Gleicher Markenname – unterschiedliche Qualität

Laborergebnisse belegen nun auch für Rumänien abweichende Produktionsstandards bei EU-weit verkauften Lebensmitteln bestimmter Marken.
Symbolfoto: pixabay.com

Bukarest (Mediafax/ADZ) – Eine Studie im Auftrag des Landwirtschaftsministeriums bestätigt einen lange gehegten und diskutierten Verdacht: In Lebensmitteln, die unter demselben Markennamen in der Europäischen Union erhältlich sind, finden sich in Rumänien abweichende oder minderwertige Rezepturen. Für die Untersuchung wurden europaweit 29 Stichproben entnommen, insbesondere bei Fleisch- und Wurstwaren. Denen wurden Produkte gegenübergestellt, die hierzulande unter derselben Marke verkauft werden. Die vergleichende Untersuchung ergab, dass der Fett- und Eiweißgehalt der in Rumänien vertriebenen Ware von jenem der in den anderen EU-Staaten verkauften Produkte abweicht – eine in Rumänien erworbene Markensalami hat demnach mehr Fett und weniger Fleisch als ihr in einem anderen EU-Land gekauftes Pendant.

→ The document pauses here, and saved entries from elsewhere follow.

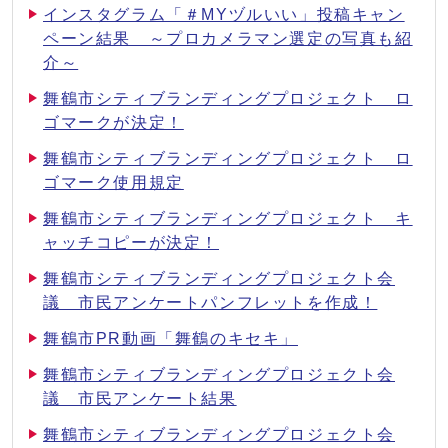
インスタグラム「＃MYヅルいい」投稿キャン
ペーン結果 ～プロカメラマン選定の写真も紹
介～
舞鶴市シティブランディングプロジェクト ロ
ゴマークが決定！
舞鶴市シティブランディングプロジェクト ロ
ゴマーク使用規定
舞鶴市シティブランディングプロジェクト キ
ャッチコピーが決定！
舞鶴市シティブランディングプロジェクト会
議 市民アンケートパンフレットを作成！
舞鶴市PR動画「舞鶴のキセキ」
舞鶴市シティブランディングプロジェクト会
議 市民アンケート結果
舞鶴市シティブランディングプロジェクト会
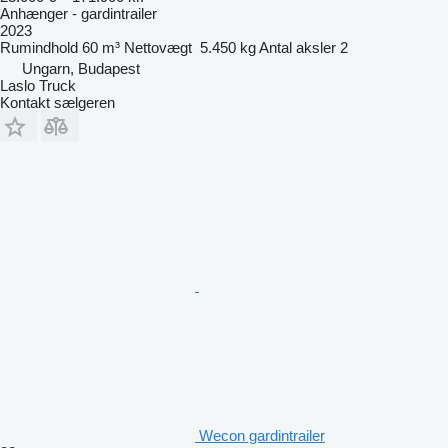
Anhænger - gardintrailer
2023
Rumindhold
60 m³
Nettovægt
5.450 kg
Antal aksler
2
Ungarn, Budapest
Laslo Truck
Kontakt sælgeren
Wecon gardintrailer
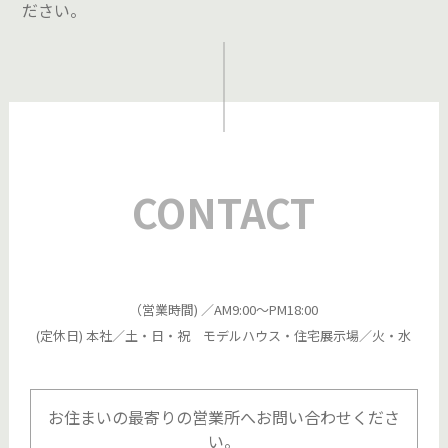
ださい。
CONTACT
（営業時間) ／AM9:00～PM18:00
(定休日) 本社／土・日・祝 モデルハウス・住宅展示場／火・水
お住まいの最寄りの営業所へお問い合わせくださ
い。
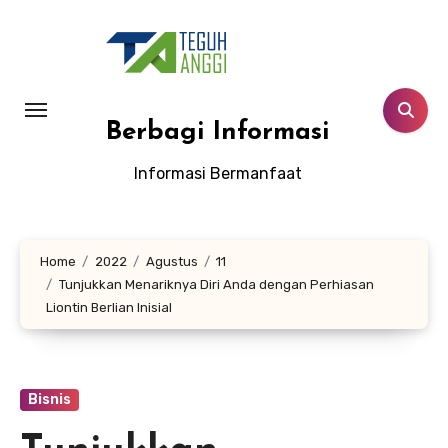
Lewati
ke
konten
Berbagi Informasi
Informasi Bermanfaat
Home
2022
Agustus
11
Tunjukkan Menariknya Diri Anda dengan Perhiasan
Liontin Berlian Inisial
Bisnis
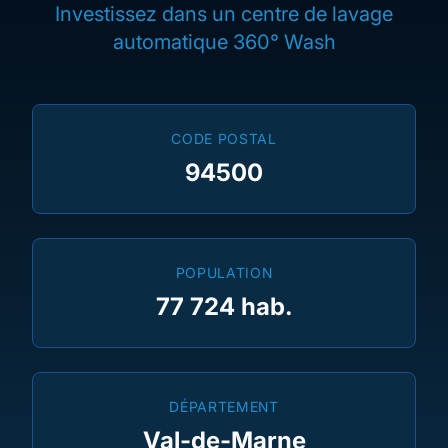
Investissez dans un centre de lavage
automatique 360° Wash
CODE POSTAL
94500
POPULATION
77 724 hab.
DÉPARTEMENT
Val-de-Marne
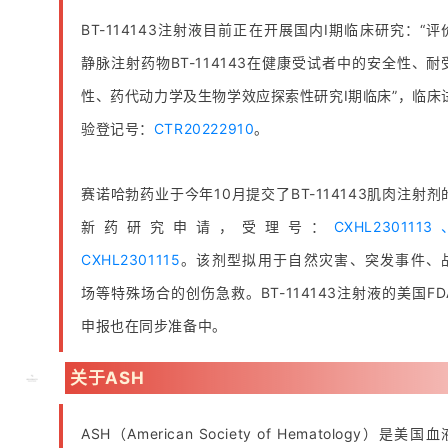
BT-114143注射液目前正在开展国内I期临床研究：“评
静脉注射药物BT-114143在健康受试者中的安全性、耐
性、药代动力学及生物学效应探索性研究I期临床”，临床
验登记号：
CTR20222910
。
赛诺哈勃药业于今年10月提交了BT-114143肌肉注射剂
新药研究申请，受理号：
CXHL2301113
CXHL2301115
。该剂型拟用于自然灾害、突发事件、
场等特殊场合的创伤急救。BT-114143注射液的美国FD
申报也在同步准备中。
关于ASH
ASH（
American Society of Hematology）是
美国血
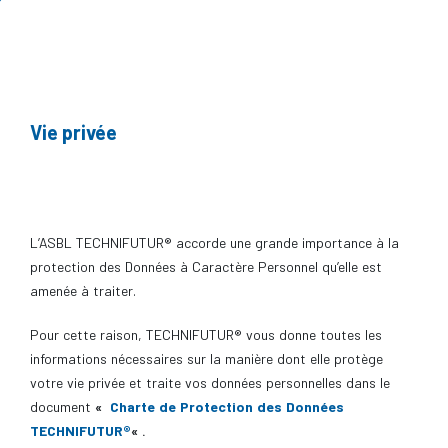
Vie privée
L’ASBL TECHNIFUTUR® accorde une grande importance à la
protection des Données à Caractère Personnel qu’elle est
amenée à traiter.
Pour cette raison, TECHNIFUTUR® vous donne toutes les
informations nécessaires sur la manière dont elle protège
votre vie privée et traite vos données personnelles dans le
document
«
Charte de Protection des Données
TECHNIFUTUR®
« .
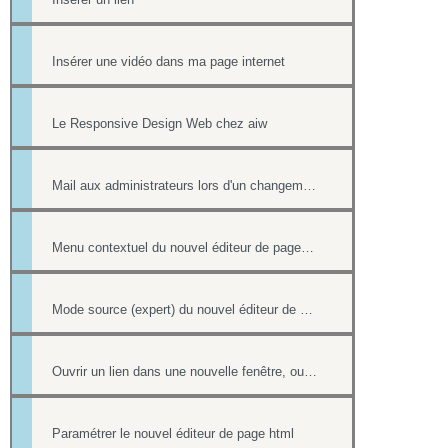
Insérer une vidéo dans ma page internet
Le Responsive Design Web chez aiw
Mail aux administrateurs lors d'un changement de réponse existante
Menu contextuel du nouvel éditeur de page html
Mode source (expert) du nouvel éditeur de page html
Ouvrir un lien dans une nouvelle fenêtre, ouvrir dans un nouvel onglet
Paramétrer le nouvel éditeur de page html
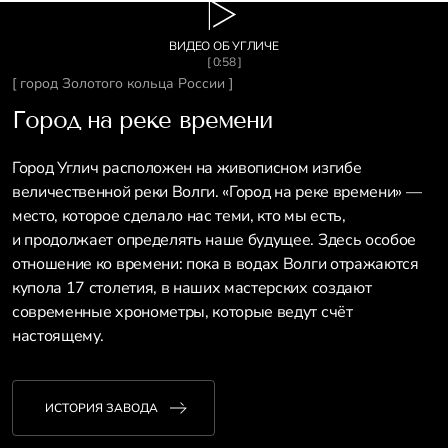
ВИДЕО ОБ УГЛИЧЕ
[ 0:58 ]
[ город Золотого кольца России ]
Город на реке времени
Город Углич расположен на живописном изгибе
величественной реки Волги. «Город на реке времени» —
место, которое сделало нас теми, кто мы есть,
и продолжает определять наше будущее. Здесь особое
отношение ко времени: пока в водах Волги отражаются
купола 17 столетия, в наших мастерских создают
современные хронометры, которые ведут счёт
настоящему.
ИСТОРИЯ ЗАВОДА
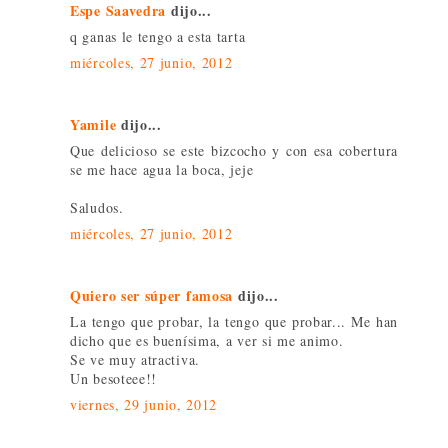
Espe Saavedra
dijo...
q ganas le tengo a esta tarta
miércoles, 27 junio, 2012
Yamile
dijo...
Que delicioso se este bizcocho y con esa cobertura
se me hace agua la boca, jeje
Saludos.
miércoles, 27 junio, 2012
Quiero ser súper famosa
dijo...
La tengo que probar, la tengo que probar... Me han
dicho que es buenísima, a ver si me animo.
Se ve muy atractiva.
Un besoteee!!
viernes, 29 junio, 2012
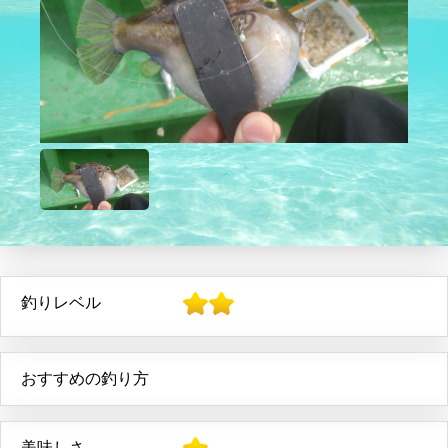
釣りレベル
おすすめの釣り方
美味しさ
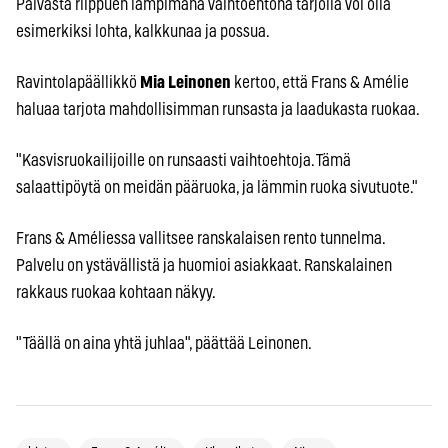
Päivästä riippuen lämpimänä vaihtoehtona tarjolla voi olla
esimerkiksi lohta, kalkkunaa ja possua.
Ravintolapäällikkö
Mia Leinonen
kertoo, että Frans & Amélie
haluaa tarjota mahdollisimman runsasta ja laadukasta ruokaa.
"Kasvisruokailijoille on runsaasti vaihtoehtoja. Tämä
salaattipöytä on meidän pääruoka, ja lämmin ruoka sivutuote."
Frans & Améliessa vallitsee ranskalaisen rento tunnelma.
Palvelu on ystävällistä ja huomioi asiakkaat. Ranskalainen
rakkaus ruokaa kohtaan näkyy.
"Täällä on aina yhtä juhlaa", päättää Leinonen.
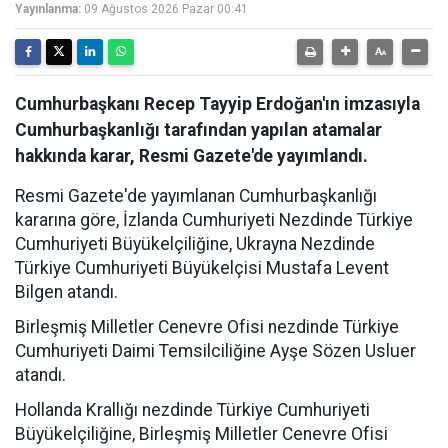
Yayınlanma:
09 Ağustos 2026 Pazar 00:41
Cumhurbaşkanı Recep Tayyip Erdoğan'ın imzasıyla
Cumhurbaşkanlığı tarafından yapılan atamalar
hakkında karar, Resmi Gazete'de yayımlandı.
Resmi Gazete'de yayımlanan Cumhurbaşkanlığı
kararına göre, İzlanda Cumhuriyeti Nezdinde Türkiye
Cumhuriyeti Büyükelçiliğine, Ukrayna Nezdinde
Türkiye Cumhuriyeti Büyükelçisi Mustafa Levent
Bilgen atandı.
Birleşmiş Milletler Cenevre Ofisi nezdinde Türkiye
Cumhuriyeti Daimi Temsilciliğine Ayşe Sözen Usluer
atandı.
Hollanda Krallığı nezdinde Türkiye Cumhuriyeti
Büyükelçiliğine, Birleşmiş Milletler Cenevre Ofisi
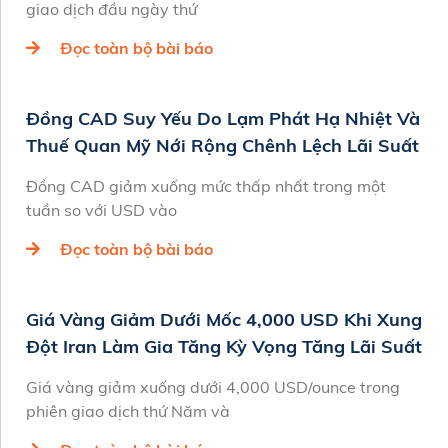
giao dịch đầu ngày thứ
Đọc toàn bộ bài báo
Đồng CAD Suy Yếu Do Lạm Phát Hạ Nhiệt Và
Thuế Quan Mỹ Nới Rộng Chênh Lệch Lãi Suất
Đồng CAD giảm xuống mức thấp nhất trong một
tuần so với USD vào
Đọc toàn bộ bài báo
Giá Vàng Giảm Dưới Mốc 4,000 USD Khi Xung
Đột Iran Làm Gia Tăng Kỳ Vọng Tăng Lãi Suất
Giá vàng giảm xuống dưới 4,000 USD/ounce trong
phiên giao dịch thứ Năm và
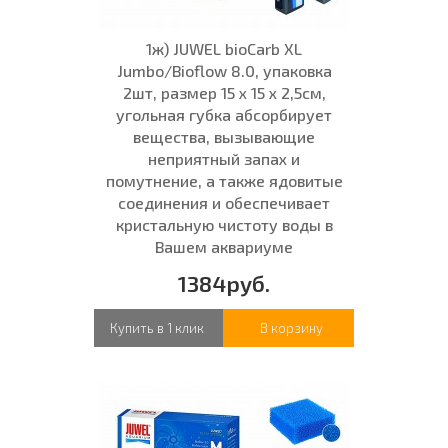
1ж) JUWEL bioCarb XL
Jumbo/Bioflow 8.0, упаковка
2шт, размер 15 x 15 x 2,5см,
угольная губка абсорбирует
вещества, вызывающие
неприятный запах и
помутнение, а также ядовитые
соединения и обеспечивает
кристальную чистоту воды в
Вашем аквариуме
1384руб.
Купить в 1 клик
В корзину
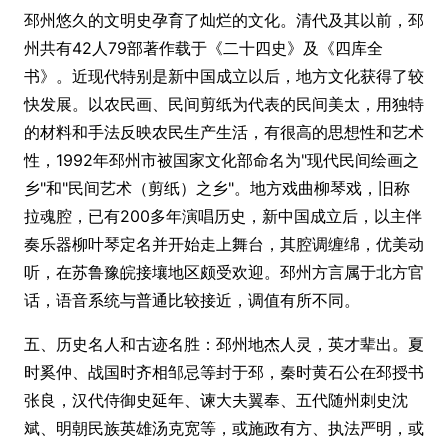
邳州悠久的文明史孕育了灿烂的文化。清代及其以前，邳
州共有42人79部著作载于《二十四史》及《四库全
书》。近现代特别是新中国成立以后，地方文化获得了较
快发展。以农民画、民间剪纸为代表的民间美太，用独特
的材料和手法反映农民生产生活，有很高的思想性和艺术
性，1992年邳州市被国家文化部命名为"现代民间绘画之
乡"和"民间艺术（剪纸）之乡"。地方戏曲柳琴戏，旧称
拉魂腔，已有200多年演唱历史，新中国成立后，以主伴
奏乐器柳叶琴定名并开始走上舞台，其腔调缠绵，优美动
听，在苏鲁豫皖接壤地区颇受欢迎。邳州方言属于北方官
话，语音系统与普通比较接近，调值有所不同。
五、历史名人和古迹名胜：邳州地杰人灵，英才辈出。夏
时奚仲、战国时齐相邹忌等封于邳，秦时黄石公在邳授书
张良，汉代侍御史延年、谏大夫翼奉、五代随州刺史沈
斌、明朝民族英雄汤克宽等，或施政有方、执法严明，或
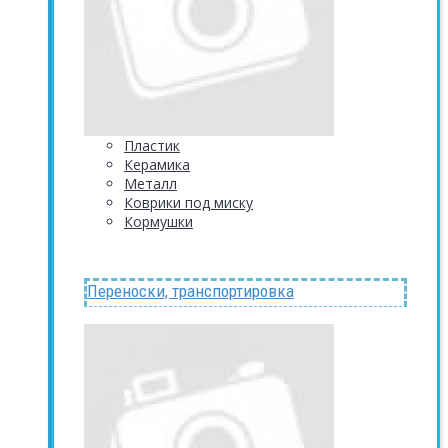
Пластик
Керамика
Металл
Коврики под миску
Кормушки
Переноски, транспортировка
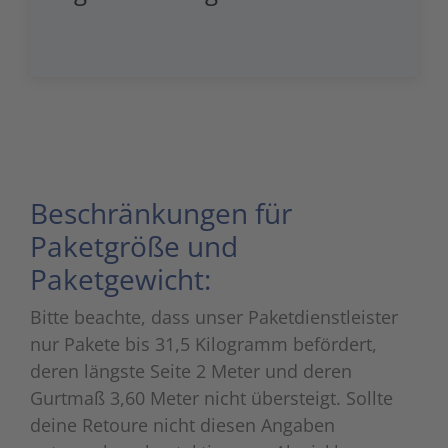
Beschränkungen für
Paketgröße und
Paketgewicht:
Bitte beachte, dass unser Paketdienstleister
nur Pakete bis 31,5 Kilogramm befördert,
deren längste Seite 2 Meter und deren
Gurtmaß 3,60 Meter nicht übersteigt. Sollte
deine Retoure nicht diesen Angaben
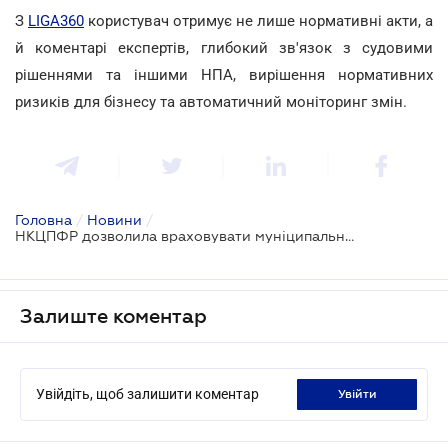
З
LIGA360
користувач отримує не лише нормативні акти, а
й коментарі експертів, глибокий зв'язок з судовими
рішеннями та іншими НПА, вирішення нормативних
ризиків для бізнесу та автоматичний моніторинг змін.
Головна
/
Новини
/
НКЦПФР дозволила враховувати муніципальні облігації у нормативі ліквідності
Залиште коментар
Увійдіть, щоб залишити коментар
увійти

Vertreter des Landwirtschaftsministeriums weisen indessen ausdrücklich darauf hin, dass von den untersuchten Produkten keinerlei Gefahr für den Verbraucher ausgehe. Stein des Anstoßes sei vielmehr der in West- und Osteuropa abweichende Nährstoffgehalt bei gleicher Etikettierung des Produkts.
Landwirtschaftsminister Petre Daea kündigte auf einer Pressekonferenz an, die Ergebnisse schnellstmöglich an die EU-Kommission weiterleiten und auf eine juristische Untersuchung drängen zu wollen. Konkrete Markennamen wurden dabei jedoch nicht genannt.

Der Präsident der Europäischen Kommission, Jean-Claude Juncker, hat die in ost- und westeuropäischen Ländern voneinander abweichenden Produktionsstandards unterdessen als „inakzeptabel“ bezeichnet. Die EU-Kommission werde dieser Diskriminierung ein Ende bereiten.